The battle commenced with the advance of both wings of the Jin army. The Chu right wing was reckoned to be the weakest and Xu Chen, commander of the Jin left wing, attacked. Xu Chen dressed his chariot horses with tiger skins to panic the Chu horses and launched an urgent, vigorous assault on the Chu right wing. The attack was rapidly successful, scattering and demolishing the enemy wing completely.

The Jin left then became a holding force, fixing the Chu center and preventing it from attacking the Jin centre or aiding the Chu left wing, since in either case the Jin left would have taken it in the flank and rear. Meanwhile, Hu Mao's Jin right wing had skirmished with the enemy, faked a retreat and carried with them the two great banners of the Jin commander-in-chief himself. The Chu left, made up of levies from the states of Shen and Xi, thought that the Jin right wing had lost and Ziyue ordered a pursuit. A contingent of chariots under Luan Zhi swept in front and dragged tree branches to raise a dust cloud and thereby obscure the movements of Hu Mao's men who were circling and reforming.

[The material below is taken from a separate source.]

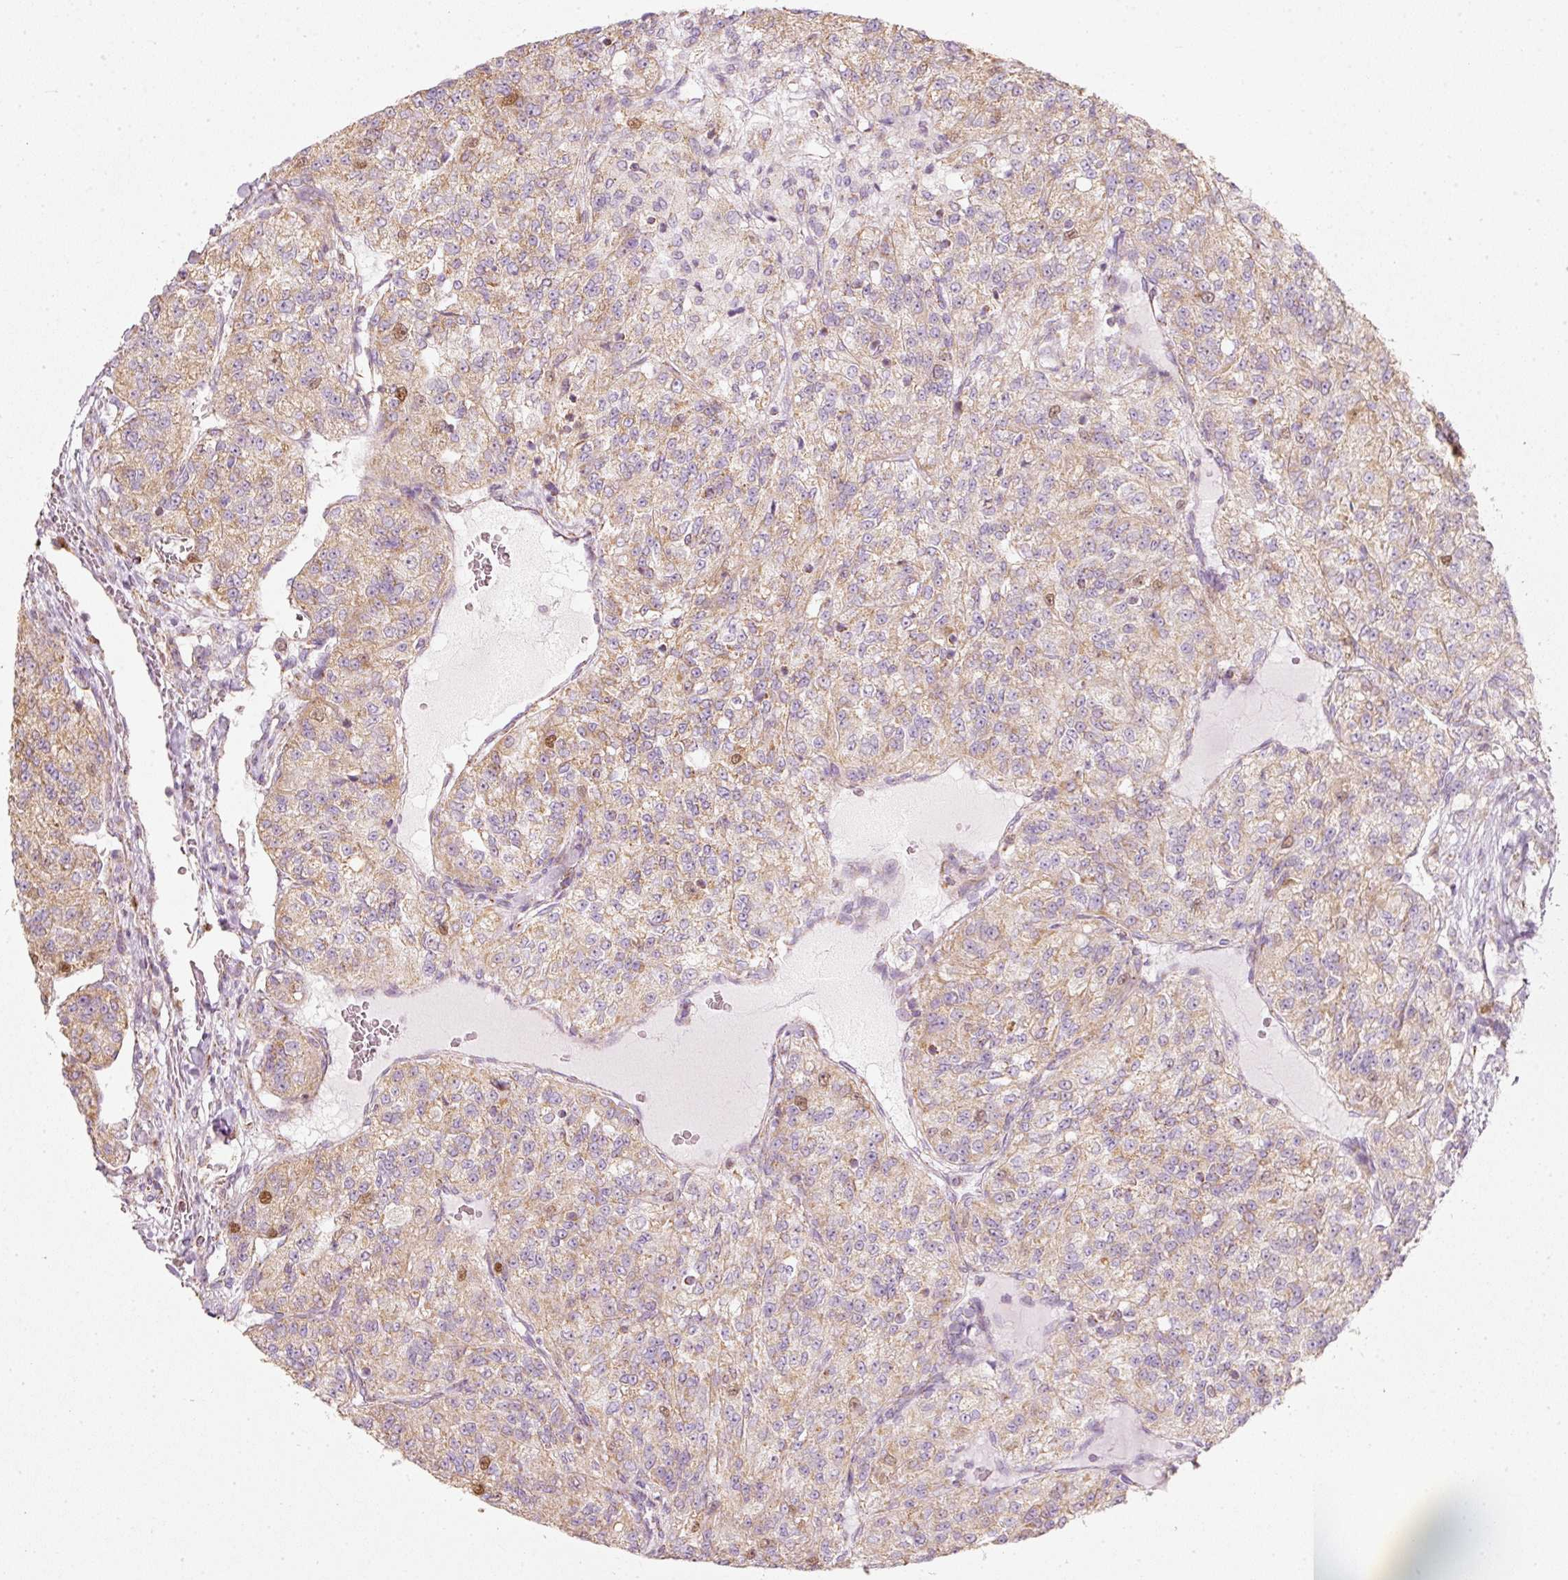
{"staining": {"intensity": "moderate", "quantity": ">75%", "location": "cytoplasmic/membranous,nuclear"}, "tissue": "renal cancer", "cell_type": "Tumor cells", "image_type": "cancer", "snomed": [{"axis": "morphology", "description": "Adenocarcinoma, NOS"}, {"axis": "topography", "description": "Kidney"}], "caption": "Protein staining reveals moderate cytoplasmic/membranous and nuclear expression in about >75% of tumor cells in renal cancer.", "gene": "DUT", "patient": {"sex": "female", "age": 63}}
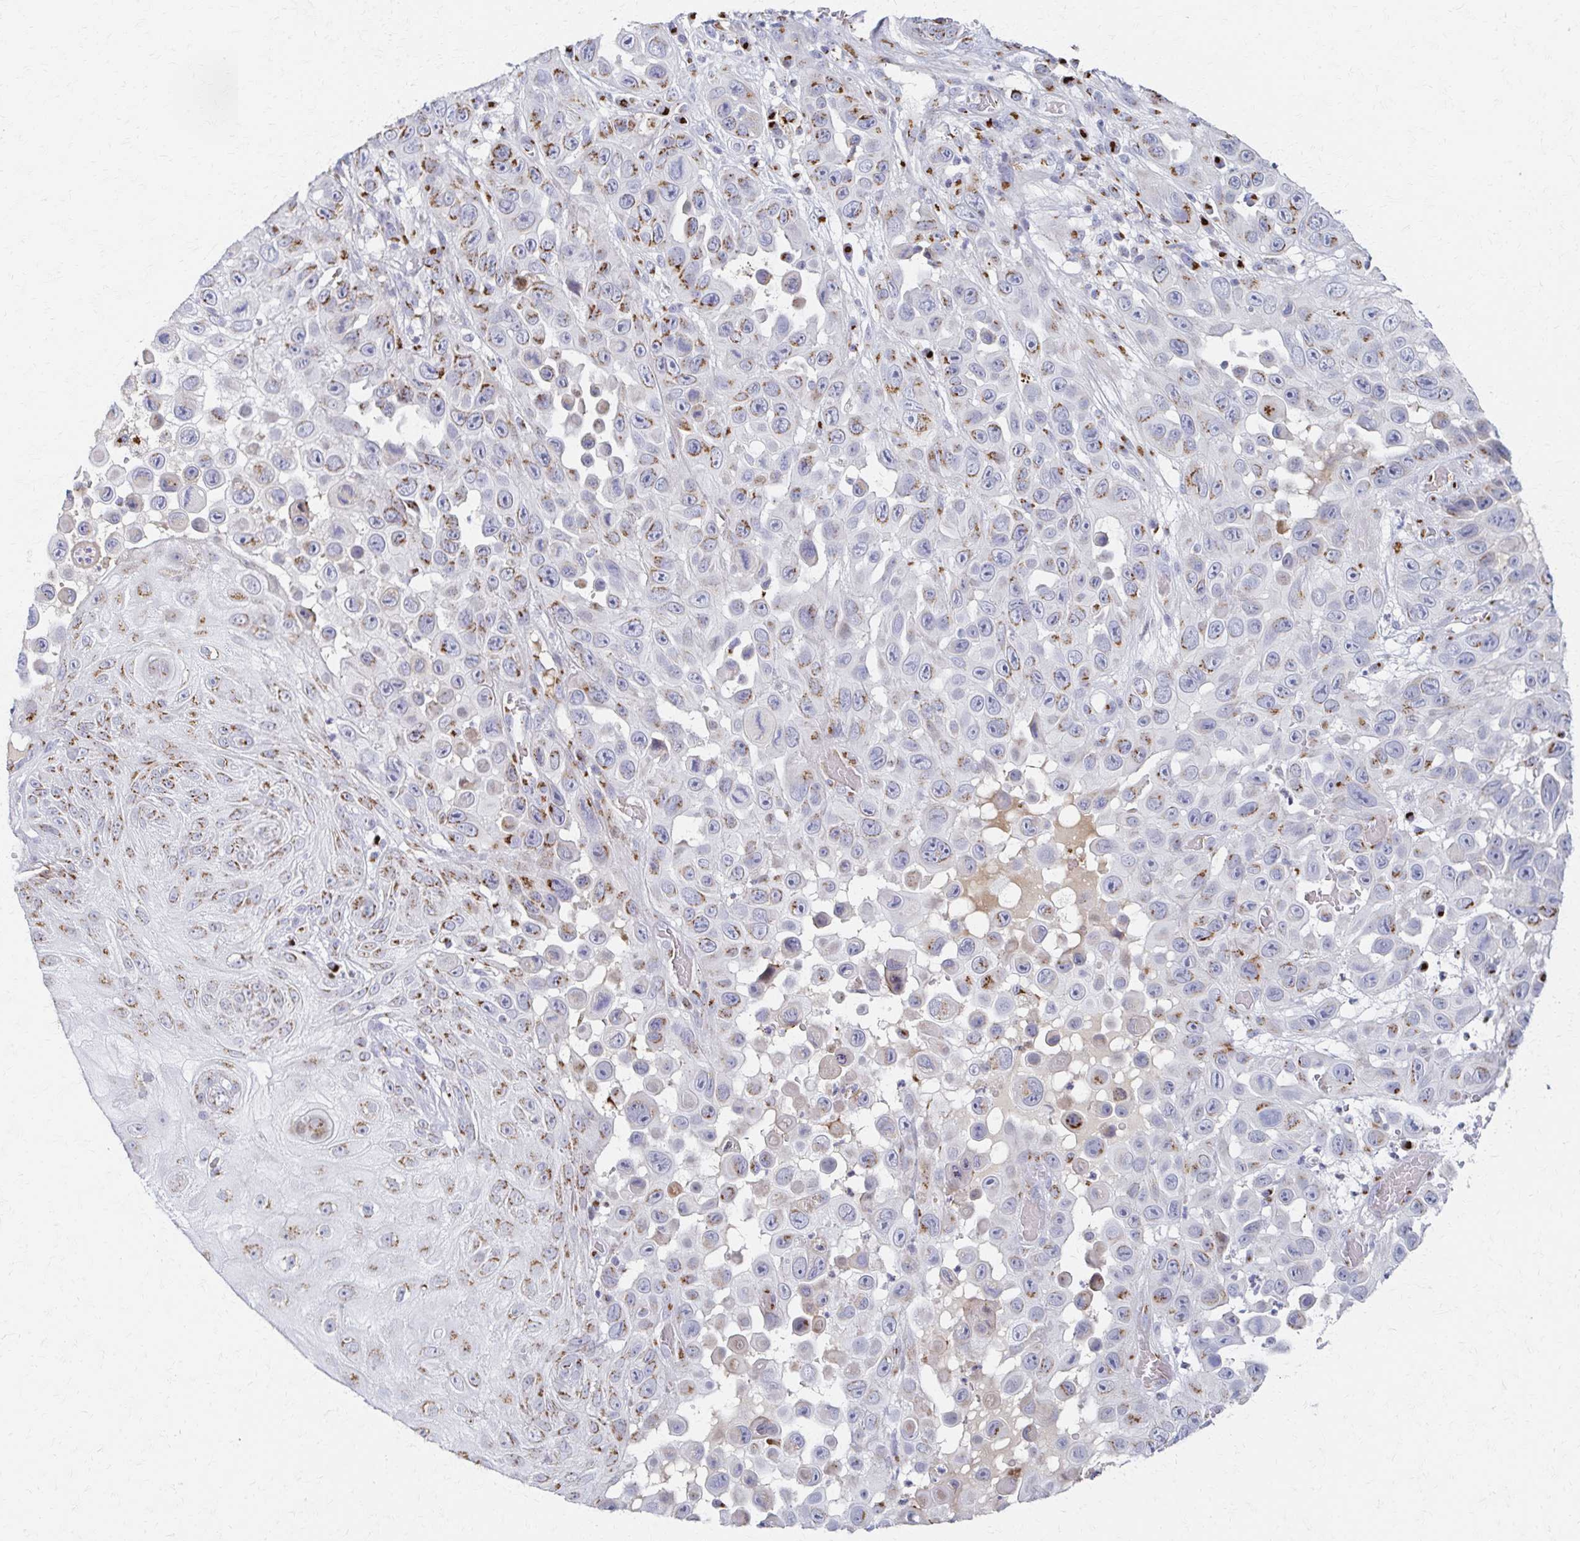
{"staining": {"intensity": "moderate", "quantity": "25%-75%", "location": "cytoplasmic/membranous"}, "tissue": "skin cancer", "cell_type": "Tumor cells", "image_type": "cancer", "snomed": [{"axis": "morphology", "description": "Squamous cell carcinoma, NOS"}, {"axis": "topography", "description": "Skin"}], "caption": "DAB immunohistochemical staining of human squamous cell carcinoma (skin) displays moderate cytoplasmic/membranous protein expression in approximately 25%-75% of tumor cells. (DAB IHC with brightfield microscopy, high magnification).", "gene": "TM9SF1", "patient": {"sex": "male", "age": 81}}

The Jin left aided by the Jin center continued to maintain their positions against the Chu center. Though the Jin centre was temporarily disordered by an intense whirlwind, it was effective in preventing the Chu center from supporting its left wing. As the Chu left advanced, it was caught in the flank by Duke Wen's bodyguards, composed of the sons of noble clansmen and sons of his close followers, as well as the Song contingent. Meanwhile, the entire force of the Jin right wing completed its re-circling and was supported on its right by Luan Zhi's chariots to join the assault. The Chu left was completely destroyed. Seeing both his wings enveloped, Ziyu ordered a general retreat, which turned into rout when it was discovered that the Chu camp and train in the rear had been captured during the battle by the Qi and Qin contingents, which had been sent to occupy it via a flanking march.

== Evaluation ==
The Battle of Chengpu was one of the biggest battles of the Spring and Autumn period and the most detailed in the Zuo Zhuan. Nevertheless, the location of the battle remains obscure: two inconclusive possibilities are the vicinity of Chenliu, Henan and the southwest area of Juancheng County, Shandong. After returning to the north, Duke Wen was recognized by the King of Zhou as first among the feudal lords. A multi-state conference at Jiantu in 631 BC headed by Duke Wen confirmed their support for the Zhou royal family and swore a covenant of alliance. The battle, however, was not effective in the long term in restricting the power of Chu.